_Work order 1_
List every data type that the thread about the tsquery data type names.
_Work order 2_
In the thread about the tsquery data type, what does Tom Lane say tsquery gives that text would not?
_Work order 3_
Write the next part of the thread about the tsquery data type, picking up after its last sentence.

_Document text_
________

Why is there a tsquery data type?

Started by Bruce Momjianover 18 years ago15 messages
#1Bruce Momjian
bruce@momjian.us

Why does text search need a tsquery data type? I realize it needs
tsvector so it can create indexes and updated trigger columns, but it
seems tsquery could instead just be a simple text string.

--
Bruce Momjian <bruce@momjian.us> http://momjian.us
EnterpriseDB http://www.enterprisedb.com

+ If your life is a hard drive, Christ can be your backup. +

#2Tom Lane
tgl@sss.pgh.pa.us
In reply to: Bruce Momjian (#1)
Re: Why is there a tsquery data type?

Bruce Momjian <bruce@momjian.us> writes:

Why does text search need a tsquery data type? I realize it needs
tsvector so it can create indexes and updated trigger columns, but it
seems tsquery could instead just be a simple text string.

By that logic, we don't need any data types other than text.

regards, tom lane

#3Bruce Momjian
bruce@momjian.us
In reply to: Tom Lane (#2)
Re: Why is there a tsquery data type?

Tom Lane wrote:

Bruce Momjian <bruce@momjian.us> writes:

Why does text search need a tsquery data type? I realize it needs
tsvector so it can create indexes and updated trigger columns, but it
seems tsquery could instead just be a simple text string.

By that logic, we don't need any data types other than text.

What is tsquery giving us that text would not?

--
Bruce Momjian <bruce@momjian.us> http://momjian.us
EnterpriseDB http://www.enterprisedb.com

+ If your life is a hard drive, Christ can be your backup. +

#4Tom Lane
tgl@sss.pgh.pa.us
In reply to: Bruce Momjian (#3)
Re: Why is there a tsquery data type?

Bruce Momjian <bruce@momjian.us> writes:

Tom Lane wrote:

By that logic, we don't need any data types other than text.

What is tsquery giving us that text would not?

A preprocessed representation that can be compared to tsvector
efficiently.

Now, if you'd asked whether we need *both* tsvector and tsquery,
that'd be a fair question. I'm not 100% clear on what the differences
are, but they seem pretty subtle. Do you think that having only
one datatype would be clearer?

regards, tom lane

#5Bruce Momjian
bruce@momjian.us
In reply to: Tom Lane (#4)
Re: Why is there a tsquery data type?

Tom Lane wrote:

Bruce Momjian <bruce@momjian.us> writes:

Tom Lane wrote:

By that logic, we don't need any data types other than text.

What is tsquery giving us that text would not?

A preprocessed representation that can be compared to tsvector
efficiently.

Now, if you'd asked whether we need *both* tsvector and tsquery,
that'd be a fair question. I'm not 100% clear on what the differences
are, but they seem pretty subtle. Do you think that having only
one datatype would be clearer?

There is no question things would be clearer with only one text search
data type. The only value I can see to having a tsquery data type is
that you can store a tsquery value in a column, but why would that be
much better than just storing it in a TEXT field?

Internally I assume you would have to generate a tsquery structure from
a TEXT string, so the idea of a query representation wouldn't go away;
it would just be internal.

________

_Raw data_

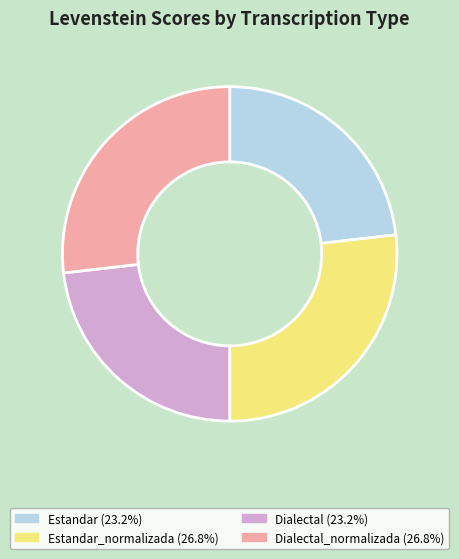

Does any single category account for the majority?

No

________

_Final answer 1_
tsquery, tsvector, text

_Final answer 2_
A preprocessed representation that can be compared to tsvector efficiently.

_Final answer 3_
The one thing we would lose is the ability to process the query string
with a named configuration. If we always cast to TEXT, I assume we
would always be using "default_text_search_config", and I am a little
worried about queries in triggers that have to wire-down the
configuration name. As I understand it the tsquery goes through the
configuration just like the tsvector.

Right now you can already do:

'query' @@ 'boy girl'::tsvector

and the system casts your text string to tsquery automatically. Perhaps
we just need to minimize tsquery in the documentation and mention its
special purpose.

--
Bruce Momjian <bruce@momjian.us> http://momjian.us
EnterpriseDB http://www.enterprisedb.com

+ If your life is a hard drive, Christ can be your backup. +

#6Gregory Stark
stark@enterprisedb.com
In reply to: Bruce Momjian (#5)
Re: Why is there a tsquery data type?

"Bruce Momjian" <bruce@momjian.us> writes:

There is no question things would be clearer with only one text search
data type. The only value I can see to having a tsquery data type is
that you can store a tsquery value in a column, but why would that be
much better than just storing it in a TEXT field?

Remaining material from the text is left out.